Preschool aged kids are sometimes called pre-readers. Although, you may have a child who’s already reading by the age of three or four. Toys which inspire reading are a great choice. Early tech skills are also developed at this age, so LeapPads and other toys are age-appropriate. And blocks. You can never go wrong with blocks.
Early elementary school kids have legitimate friends, as opposed to little people they just happen to play near. But they may need a little bit of help to develop their social skills. Sports equipment, board games and even some dolls are appropriate for this age.
Tweens definitely have their own preferences. Your kid may be a science whiz or a musical prodigy. Choose toys which foster his talents, but don’t be afraid to encourage your kid to step outside his comfort zone. How about a basketball hoop for your mathlete? It may turn out to be her favorite toy!
Keep Toys Kid-Appropriate
Those are just general guidelines. You know your kid best. Does your kid have special needs, and prefer more sensory type activities? He’ll still learn from gel mazes and tactile pads.
Is she introverted?

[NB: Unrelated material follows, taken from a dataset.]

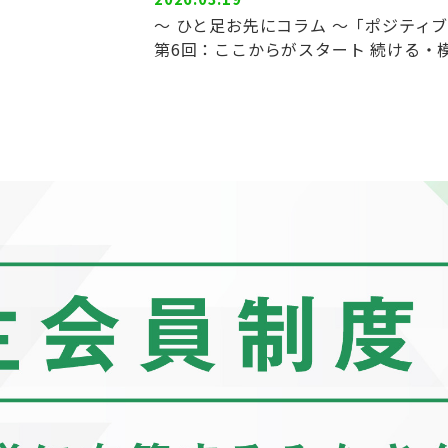
～ ひと足お先にコラム ～「ポジティ
第6回：ここからがスタート 続ける・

Don’t feel the need to buy her board games and social toys. She’ll certainly learn from them, but she can learn just as much from a new cooking set or a model airplane kit.

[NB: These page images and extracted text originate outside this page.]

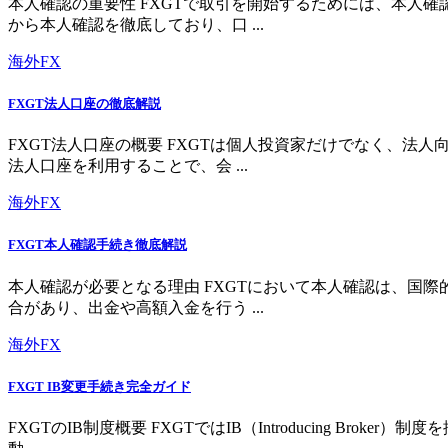
本人確認の重要性 FXGTで取引を開始するためには、本人
から本人確認を徹底しており、口 ...
海外FX
FXGT法人口座の徹底解説
FXGT法人口座の概要 FXGTは個人投資家だけでなく、
法人口座を利用することで、会 ...
海外FX
FXGT本人確認手続き徹底解説
本人確認が必要となる理由 FXGTにおいて本人確認は、国
合があり、出金や高額入金を行う ...
海外FX
FXGT IB変更手続き完全ガイド
FXGTのIB制度概要 FXGTではIB（Introducing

Keep your kid’s interests in mind, while encouraging him to expand his horizons. Kids learn through play. It’s through play that they’ll develop motor skills, social skills, literacy and math comprehension. You really can’t go wrong, no matter what you choose.
Use your imagination and choose a toy that speaks to your child. Don’t cater to the whims of your kid when he watches a television ad! And, if all else fails, there’s absolutely no harm in sitting your child down with a book.